I suspected as much. Liturgical "reform" was a big, frigging lie. In my opinion, with Catholic parishes in the US packed to overflowing on Sundays prior to Vatican Disaster II, there was no need for liturgical reform. But left-wing ideologues who hated the Church were determined to undermine the Church via "reform" and they succeeded beyond their wildest dreams. Catholic congregations in most cities are shrinking and many parishes are closing. The "Springtime" they promised has turned into a cold, desolate winter.

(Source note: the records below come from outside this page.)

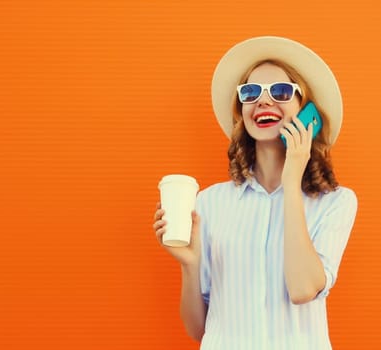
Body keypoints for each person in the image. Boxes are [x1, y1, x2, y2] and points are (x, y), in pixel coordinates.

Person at [152, 36, 358, 350]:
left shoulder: (336, 203)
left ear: (308, 113)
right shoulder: (209, 203)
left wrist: (292, 181)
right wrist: (190, 265)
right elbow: (198, 330)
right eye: (250, 92)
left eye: (280, 91)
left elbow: (302, 289)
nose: (263, 101)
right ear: (242, 111)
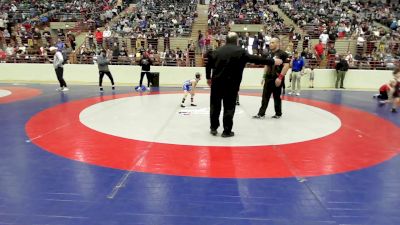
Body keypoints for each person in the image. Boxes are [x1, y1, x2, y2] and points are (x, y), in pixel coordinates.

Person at [206, 32, 282, 138]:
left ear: (226, 40)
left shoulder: (216, 51)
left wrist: (208, 78)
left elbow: (208, 64)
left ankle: (213, 128)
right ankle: (226, 131)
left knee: (215, 106)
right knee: (229, 107)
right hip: (232, 85)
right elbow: (256, 59)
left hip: (217, 84)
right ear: (237, 41)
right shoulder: (241, 52)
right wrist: (272, 61)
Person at [253, 37, 290, 119]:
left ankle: (278, 113)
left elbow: (287, 66)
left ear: (277, 43)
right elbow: (266, 65)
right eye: (270, 42)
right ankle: (261, 113)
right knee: (265, 96)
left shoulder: (283, 54)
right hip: (268, 78)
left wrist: (280, 78)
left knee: (276, 97)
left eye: (272, 42)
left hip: (277, 78)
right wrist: (263, 76)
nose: (270, 44)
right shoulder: (268, 54)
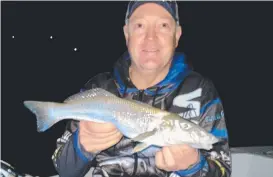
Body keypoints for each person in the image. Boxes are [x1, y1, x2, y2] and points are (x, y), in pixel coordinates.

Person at [51, 1, 232, 177]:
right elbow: (63, 169)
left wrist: (193, 166)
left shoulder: (201, 91)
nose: (150, 37)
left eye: (163, 25)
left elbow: (222, 168)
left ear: (176, 35)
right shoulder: (99, 88)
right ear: (126, 33)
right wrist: (82, 146)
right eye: (139, 25)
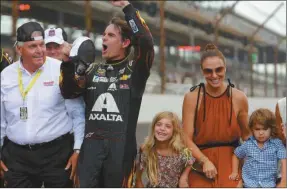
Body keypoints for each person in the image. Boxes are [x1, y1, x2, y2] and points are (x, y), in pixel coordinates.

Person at [59, 0, 154, 187]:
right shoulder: (92, 71)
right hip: (90, 153)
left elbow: (145, 42)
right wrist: (68, 64)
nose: (103, 39)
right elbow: (68, 92)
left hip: (121, 153)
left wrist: (128, 9)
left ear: (125, 42)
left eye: (110, 35)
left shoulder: (135, 72)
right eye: (103, 35)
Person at [0, 21, 85, 188]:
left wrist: (78, 150)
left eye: (41, 45)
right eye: (33, 46)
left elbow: (77, 113)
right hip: (17, 158)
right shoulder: (6, 75)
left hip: (57, 155)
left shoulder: (61, 69)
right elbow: (1, 120)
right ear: (19, 49)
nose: (40, 51)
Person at [182, 44, 251, 187]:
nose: (214, 75)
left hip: (232, 163)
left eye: (218, 70)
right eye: (208, 71)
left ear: (225, 68)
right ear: (202, 71)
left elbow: (247, 135)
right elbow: (186, 138)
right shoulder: (191, 98)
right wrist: (204, 160)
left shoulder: (239, 98)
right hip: (200, 163)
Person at [135, 111, 195, 188]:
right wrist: (138, 182)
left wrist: (184, 176)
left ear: (174, 131)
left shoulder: (180, 150)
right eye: (159, 124)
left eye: (168, 126)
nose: (162, 129)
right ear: (153, 127)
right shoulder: (146, 149)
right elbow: (138, 176)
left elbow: (190, 161)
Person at [229, 108, 286, 188]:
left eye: (265, 129)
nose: (261, 133)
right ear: (252, 129)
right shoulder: (247, 144)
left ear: (271, 128)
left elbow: (284, 161)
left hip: (269, 184)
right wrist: (234, 172)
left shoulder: (277, 144)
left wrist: (284, 181)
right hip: (249, 184)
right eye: (257, 129)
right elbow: (236, 155)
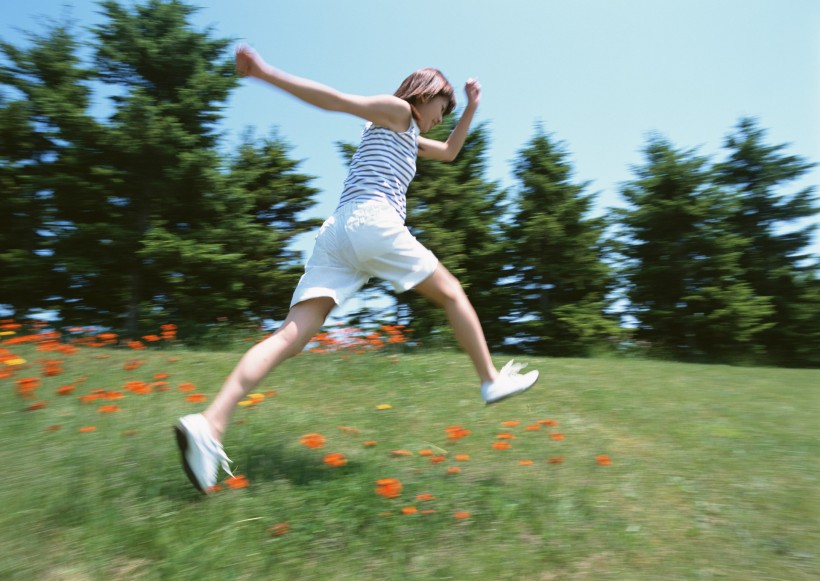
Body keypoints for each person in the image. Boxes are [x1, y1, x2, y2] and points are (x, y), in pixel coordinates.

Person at [174, 45, 538, 494]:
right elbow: (334, 100)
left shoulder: (404, 132)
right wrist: (266, 73)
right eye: (442, 108)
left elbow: (448, 152)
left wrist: (473, 108)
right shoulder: (398, 111)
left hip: (337, 236)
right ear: (421, 95)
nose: (442, 118)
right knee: (452, 293)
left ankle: (209, 425)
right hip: (372, 221)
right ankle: (489, 381)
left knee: (289, 337)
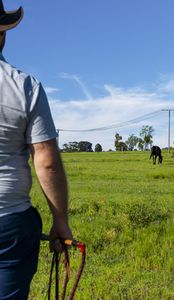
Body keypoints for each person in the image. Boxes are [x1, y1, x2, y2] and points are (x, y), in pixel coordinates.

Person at [0, 1, 73, 298]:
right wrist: (60, 221)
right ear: (3, 32)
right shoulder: (25, 87)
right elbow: (47, 163)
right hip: (9, 223)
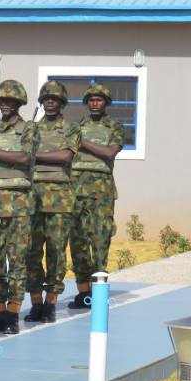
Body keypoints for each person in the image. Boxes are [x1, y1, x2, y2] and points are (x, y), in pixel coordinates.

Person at [0, 80, 36, 335]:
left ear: (19, 102)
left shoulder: (28, 129)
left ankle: (13, 313)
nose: (5, 104)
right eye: (1, 100)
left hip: (18, 204)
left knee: (18, 261)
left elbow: (24, 158)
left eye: (10, 100)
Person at [25, 81, 80, 323]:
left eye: (54, 99)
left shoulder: (71, 128)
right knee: (31, 252)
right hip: (33, 197)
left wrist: (33, 156)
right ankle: (36, 302)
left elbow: (65, 157)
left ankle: (51, 303)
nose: (50, 102)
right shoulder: (31, 129)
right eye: (46, 98)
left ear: (62, 102)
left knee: (56, 252)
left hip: (59, 199)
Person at [69, 83, 124, 309]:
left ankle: (98, 291)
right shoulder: (76, 126)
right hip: (76, 190)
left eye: (99, 100)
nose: (94, 103)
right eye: (91, 100)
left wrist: (81, 141)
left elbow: (109, 152)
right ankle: (83, 293)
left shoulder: (115, 127)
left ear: (106, 103)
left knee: (101, 241)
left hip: (101, 192)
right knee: (78, 242)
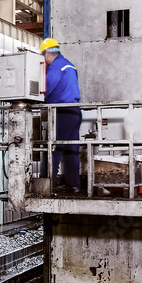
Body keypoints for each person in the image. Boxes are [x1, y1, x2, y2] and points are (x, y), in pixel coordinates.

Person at [41, 38, 82, 191]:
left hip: (62, 111)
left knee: (52, 148)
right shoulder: (70, 64)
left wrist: (37, 98)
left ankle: (46, 185)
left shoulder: (56, 66)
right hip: (75, 111)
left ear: (47, 54)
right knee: (71, 149)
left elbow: (47, 85)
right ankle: (73, 184)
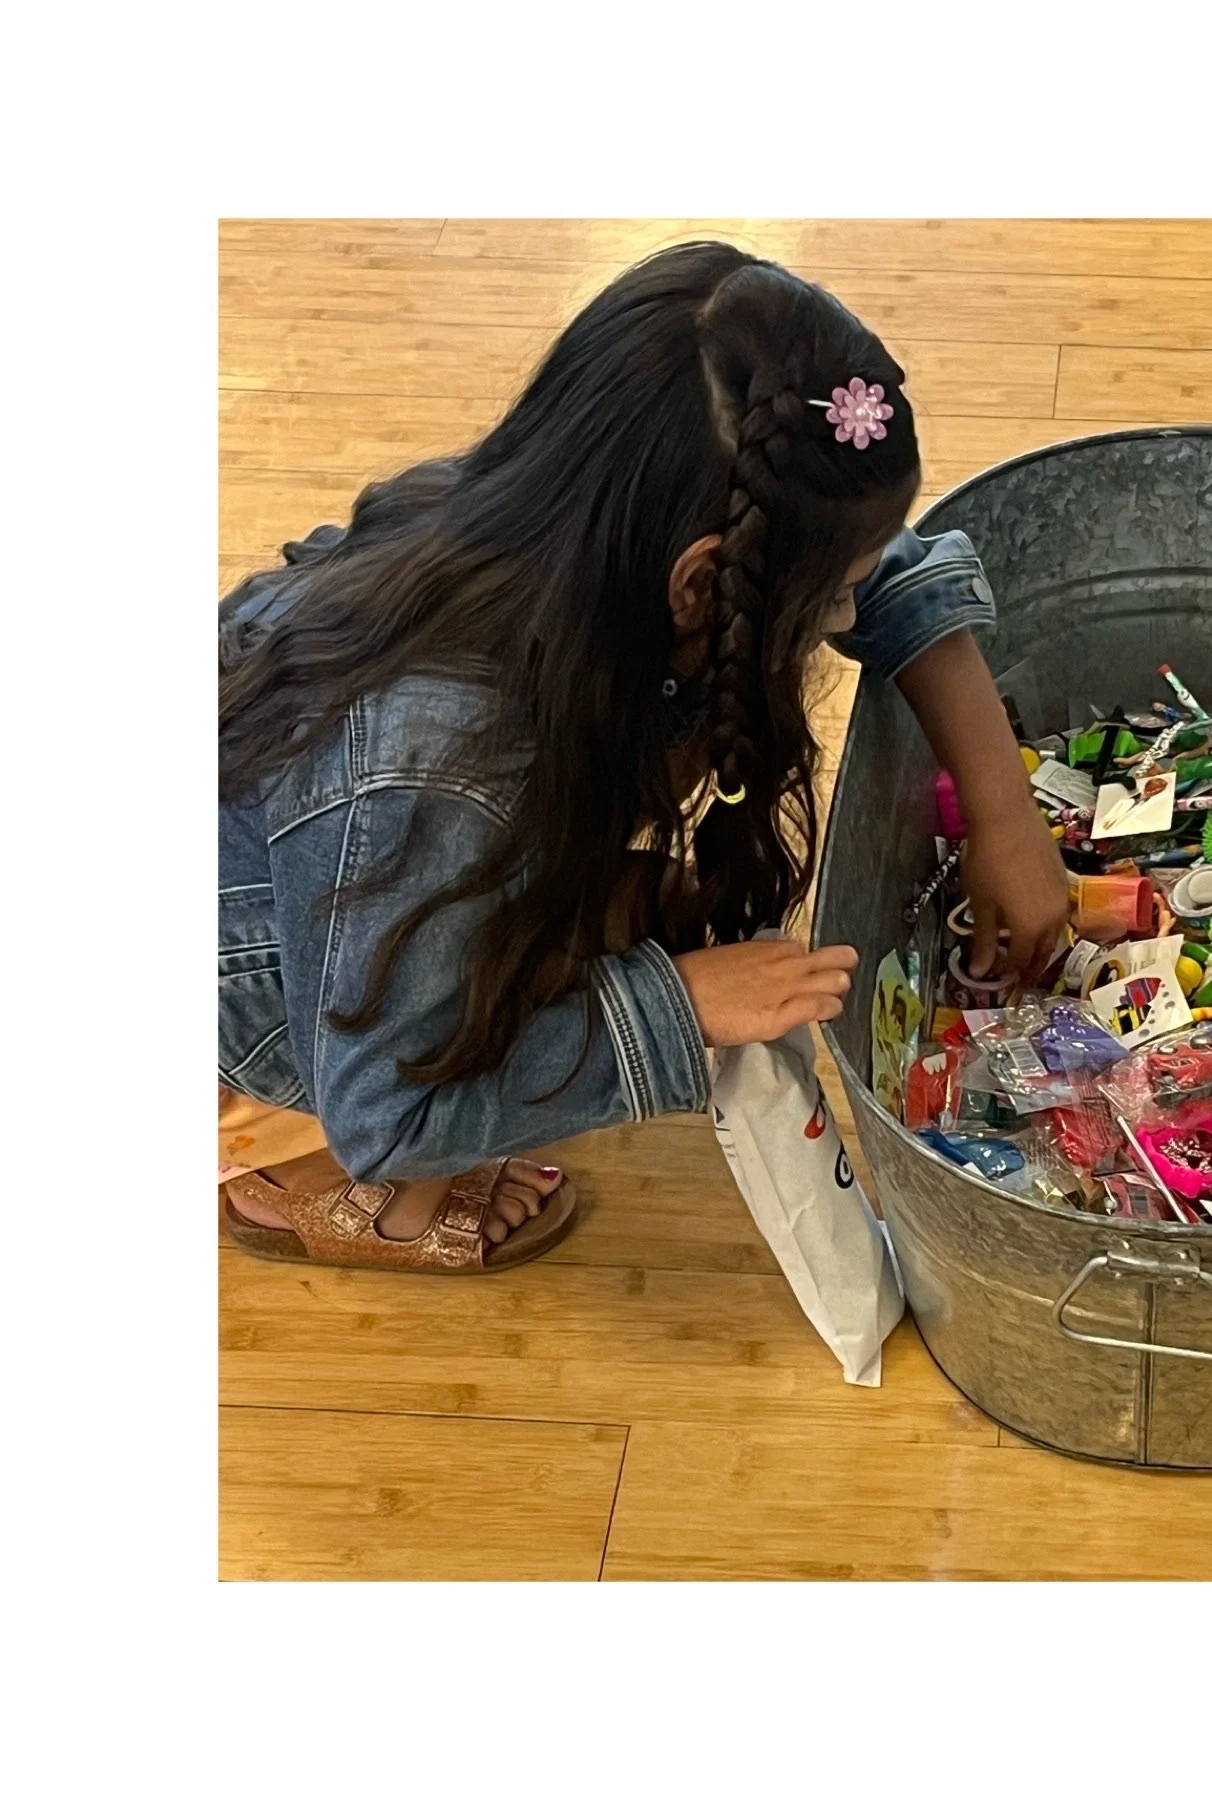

Today I attended the EF at a parish in a close in Chicago suburb, where 50% of the congregation are Spanish speaking and the other 50% are English speaking. We all participated at Mass in the lingua franca of our Church. I noticed that I, in my 60s, was one of the elders in the congregation. The vast majority were in their 20s, 30s, and 40s, with lots of babies and young children. But prevaricating "progressives" will repeatedly say that what I experienced is not possible, but they never show up to see for themselves because it would shatter their worldview.

After experiencing this today, I am convinced, more than ever, that the EF will ultimately prevail over the ersatz Rite most Catholics are forced to endure because of selfish, self-centered priests and bishops who say the Mass that is convenient and easy for them. Priests like Father McDonald deserve our continued praise and support because at least he recognizes that what we are being served, is not necessarily what we need.